Each child gets one doughnut, in the smallest size, and nothing more.
"They are so happy they have their doughnut that it doesn't even strike them that we're not bringing the doughnut box back home," she says.
Discover other milky ways
A grocery store's dairy aisle isn't what it used to be. Milks made from soy, rice, almonds, coconuts, cashews and other nuts and grains have moved in on the cow's turf.
But how does a parent decide? Sometimes, milk allergies or lactose intolerance makes it critical to switch a child over the age of 2 to a milk alternative. Other times kids just like the taste better. (For kids under age 2, don't do anything without consulting your pediatrician.)
But it's important to read the labels, says Kramer. Milk is a good source of calcium and vitamin D, and most milk alternatives are fortified with both.
"What they lack is protein," Kramer warns. While a cup of milk has 8 grams of protein and soy milk has about the same, almond milk has only 1 or 2 grams.
The lack of protein can be made up from other sources in your child's diet, but it's important to be aware.
Take the bite out of juice
The No. 1 mistake parents make is to think that juice is healthy, so kids can drink unlimited amounts. "We're meant to eat our fruit, not drink it," Kramer says. "Even with 100 percent fruit juice, they're drinking a lot of fluid with sugar."
She suggests switching to water, which has health benefits beyond just reducing calories from sugar.
"We get confused between thirst and hunger, and we try to quench our thirst by eating something," Gulati says. "Mindfully drinking water throughout the day will take away hunger pains.
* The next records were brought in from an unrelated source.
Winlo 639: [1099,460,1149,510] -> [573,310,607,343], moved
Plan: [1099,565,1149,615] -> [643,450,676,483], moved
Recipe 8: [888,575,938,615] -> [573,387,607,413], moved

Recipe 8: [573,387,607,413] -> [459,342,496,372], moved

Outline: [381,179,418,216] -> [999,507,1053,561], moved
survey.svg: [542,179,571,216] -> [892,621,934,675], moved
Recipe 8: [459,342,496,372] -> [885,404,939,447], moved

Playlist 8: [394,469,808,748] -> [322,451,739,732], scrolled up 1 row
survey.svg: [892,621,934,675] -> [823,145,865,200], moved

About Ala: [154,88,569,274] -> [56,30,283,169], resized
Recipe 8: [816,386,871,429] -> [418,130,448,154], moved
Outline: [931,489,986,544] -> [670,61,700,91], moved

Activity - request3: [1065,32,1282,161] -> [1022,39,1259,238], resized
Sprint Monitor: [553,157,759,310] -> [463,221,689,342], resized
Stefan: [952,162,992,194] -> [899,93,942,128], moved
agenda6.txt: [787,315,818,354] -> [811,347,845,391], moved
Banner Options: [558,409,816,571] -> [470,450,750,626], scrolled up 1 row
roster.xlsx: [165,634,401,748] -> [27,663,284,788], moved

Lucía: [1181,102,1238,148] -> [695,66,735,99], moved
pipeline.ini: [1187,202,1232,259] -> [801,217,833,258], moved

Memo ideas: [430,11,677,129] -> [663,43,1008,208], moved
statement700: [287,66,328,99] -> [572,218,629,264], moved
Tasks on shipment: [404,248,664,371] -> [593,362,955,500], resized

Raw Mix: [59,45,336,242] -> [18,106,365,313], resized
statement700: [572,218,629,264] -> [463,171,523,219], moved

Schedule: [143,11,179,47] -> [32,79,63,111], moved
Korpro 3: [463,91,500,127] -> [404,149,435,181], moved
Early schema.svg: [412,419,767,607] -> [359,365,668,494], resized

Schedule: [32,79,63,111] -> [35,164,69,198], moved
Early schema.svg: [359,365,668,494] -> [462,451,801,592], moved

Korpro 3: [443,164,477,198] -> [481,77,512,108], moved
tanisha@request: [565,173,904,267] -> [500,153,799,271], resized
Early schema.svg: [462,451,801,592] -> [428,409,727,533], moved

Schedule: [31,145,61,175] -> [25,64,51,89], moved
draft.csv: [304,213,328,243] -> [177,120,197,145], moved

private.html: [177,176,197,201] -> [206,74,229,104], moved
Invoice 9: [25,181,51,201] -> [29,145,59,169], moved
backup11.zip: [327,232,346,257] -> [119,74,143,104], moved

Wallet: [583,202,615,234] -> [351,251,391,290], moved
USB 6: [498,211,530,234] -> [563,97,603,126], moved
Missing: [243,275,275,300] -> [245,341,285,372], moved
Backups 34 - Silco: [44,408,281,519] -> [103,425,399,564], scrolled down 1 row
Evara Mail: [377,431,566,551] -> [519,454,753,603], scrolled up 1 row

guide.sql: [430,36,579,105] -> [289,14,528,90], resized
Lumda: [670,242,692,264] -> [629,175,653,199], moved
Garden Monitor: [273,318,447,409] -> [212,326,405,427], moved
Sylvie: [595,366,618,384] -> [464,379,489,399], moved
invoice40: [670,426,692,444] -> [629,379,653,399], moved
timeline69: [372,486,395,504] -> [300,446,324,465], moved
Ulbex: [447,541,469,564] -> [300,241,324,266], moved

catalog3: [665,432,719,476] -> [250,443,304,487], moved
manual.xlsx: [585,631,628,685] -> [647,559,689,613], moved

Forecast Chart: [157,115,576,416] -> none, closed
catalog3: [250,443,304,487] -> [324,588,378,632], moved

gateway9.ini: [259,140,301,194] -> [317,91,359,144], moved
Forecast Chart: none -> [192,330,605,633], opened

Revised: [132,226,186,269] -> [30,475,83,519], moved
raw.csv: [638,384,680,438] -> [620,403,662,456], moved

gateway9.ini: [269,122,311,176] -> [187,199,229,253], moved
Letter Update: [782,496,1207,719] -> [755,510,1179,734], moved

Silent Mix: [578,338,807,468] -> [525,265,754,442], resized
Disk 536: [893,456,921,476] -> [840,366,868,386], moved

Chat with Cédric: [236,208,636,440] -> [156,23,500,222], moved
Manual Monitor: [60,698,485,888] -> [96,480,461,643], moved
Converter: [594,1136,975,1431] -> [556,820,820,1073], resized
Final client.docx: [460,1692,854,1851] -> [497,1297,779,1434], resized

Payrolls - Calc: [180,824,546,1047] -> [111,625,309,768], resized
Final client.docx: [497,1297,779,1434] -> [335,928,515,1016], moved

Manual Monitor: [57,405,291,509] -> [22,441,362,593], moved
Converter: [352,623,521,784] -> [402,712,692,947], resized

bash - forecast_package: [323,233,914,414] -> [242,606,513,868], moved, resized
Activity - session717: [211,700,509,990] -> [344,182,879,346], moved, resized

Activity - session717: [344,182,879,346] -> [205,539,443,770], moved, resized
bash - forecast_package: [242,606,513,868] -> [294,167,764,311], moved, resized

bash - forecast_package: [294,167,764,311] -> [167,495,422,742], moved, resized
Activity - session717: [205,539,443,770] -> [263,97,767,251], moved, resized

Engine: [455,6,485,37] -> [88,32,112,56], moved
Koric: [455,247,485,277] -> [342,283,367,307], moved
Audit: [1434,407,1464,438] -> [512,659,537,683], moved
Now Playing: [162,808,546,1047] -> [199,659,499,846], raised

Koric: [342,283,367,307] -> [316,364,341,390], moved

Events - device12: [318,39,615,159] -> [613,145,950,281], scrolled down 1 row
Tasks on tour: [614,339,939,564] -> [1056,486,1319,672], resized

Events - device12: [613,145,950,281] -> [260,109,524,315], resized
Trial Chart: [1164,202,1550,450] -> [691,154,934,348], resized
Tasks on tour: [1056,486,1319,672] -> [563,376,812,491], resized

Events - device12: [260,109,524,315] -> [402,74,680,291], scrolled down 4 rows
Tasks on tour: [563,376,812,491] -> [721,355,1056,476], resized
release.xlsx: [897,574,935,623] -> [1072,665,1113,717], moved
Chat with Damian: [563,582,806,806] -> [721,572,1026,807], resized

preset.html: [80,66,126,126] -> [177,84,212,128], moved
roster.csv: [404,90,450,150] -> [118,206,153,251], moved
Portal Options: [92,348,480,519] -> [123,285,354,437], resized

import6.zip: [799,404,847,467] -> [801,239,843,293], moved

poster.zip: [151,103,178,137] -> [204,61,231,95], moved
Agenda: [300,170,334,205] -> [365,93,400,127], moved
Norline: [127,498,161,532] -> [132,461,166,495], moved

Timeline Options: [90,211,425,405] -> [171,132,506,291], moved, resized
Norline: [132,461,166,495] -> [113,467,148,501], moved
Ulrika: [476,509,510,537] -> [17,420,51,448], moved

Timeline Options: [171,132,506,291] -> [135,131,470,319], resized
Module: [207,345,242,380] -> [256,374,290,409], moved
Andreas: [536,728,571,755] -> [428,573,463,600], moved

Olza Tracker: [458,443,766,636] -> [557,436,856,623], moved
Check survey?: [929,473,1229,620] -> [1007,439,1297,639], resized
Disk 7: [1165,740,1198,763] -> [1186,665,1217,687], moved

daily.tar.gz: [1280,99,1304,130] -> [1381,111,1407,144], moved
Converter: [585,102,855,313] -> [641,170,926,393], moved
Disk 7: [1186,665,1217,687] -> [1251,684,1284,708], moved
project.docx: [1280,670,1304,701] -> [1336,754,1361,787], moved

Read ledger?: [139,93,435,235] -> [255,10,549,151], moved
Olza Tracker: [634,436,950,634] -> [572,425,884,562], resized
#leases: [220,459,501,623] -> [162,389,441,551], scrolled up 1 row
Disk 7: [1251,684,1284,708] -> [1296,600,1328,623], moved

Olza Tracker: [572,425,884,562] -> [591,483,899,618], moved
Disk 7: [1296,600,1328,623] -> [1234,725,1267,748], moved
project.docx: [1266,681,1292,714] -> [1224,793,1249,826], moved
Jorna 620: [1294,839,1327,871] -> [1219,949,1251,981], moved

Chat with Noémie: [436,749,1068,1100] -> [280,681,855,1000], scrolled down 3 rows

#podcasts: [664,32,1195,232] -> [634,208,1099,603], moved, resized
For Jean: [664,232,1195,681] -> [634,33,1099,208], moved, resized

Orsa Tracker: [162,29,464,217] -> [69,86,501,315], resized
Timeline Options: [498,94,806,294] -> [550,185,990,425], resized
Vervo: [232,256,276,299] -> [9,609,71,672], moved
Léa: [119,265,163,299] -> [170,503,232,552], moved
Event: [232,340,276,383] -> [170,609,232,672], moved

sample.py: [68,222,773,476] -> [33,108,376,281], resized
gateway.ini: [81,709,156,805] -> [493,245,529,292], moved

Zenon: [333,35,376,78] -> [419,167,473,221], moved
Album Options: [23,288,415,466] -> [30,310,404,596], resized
Drink enough water so your body can differentiate when it's thirsty and when it's hungry."
For teenagers and adults, that means eight glasses a day. Young children need less, but they should drink water about every two or three hours throughout the day.
Set a good example
It doesn't make sense to a young child for you to say he or she can't drink pop when you're holding one in your hand. So one of the keys to getting your children to eat healthy is to do it yourself.
But recent studies also show that parenting style makes a difference in how children eat. Parents should set clear expectations, but also involve children in grocery shopping, food preparation and making choices between healthy options, asking "Should we have broccoli or asparagus tonight?"
"While they're setting expectations for their child, they're also responsive to their child," Gulati says.
Grow a garden
Some kids don't even realize how food is produced, says Vicki Jenkins, marketing director for Veggie U based in Oberlin.
"They're very surprised when you pull a carrot out of the soil," she says. "You see their eyes light up because it's almost magic."
Veggie U brings educational programs into Northeast Ohio schools to teach children about nutrition and offers recipes and activities for families to do together on their website.
Chef John Selick volunteers with the organization, bringing his puff pastry recipe into classrooms. But teaching his own kids about nutrition is closest to his heart.
"We grow a potted garden together," Selick says. "If they're touching the food at a raw stage, and then they see it come out of the oven, I think they're more likely to eat it."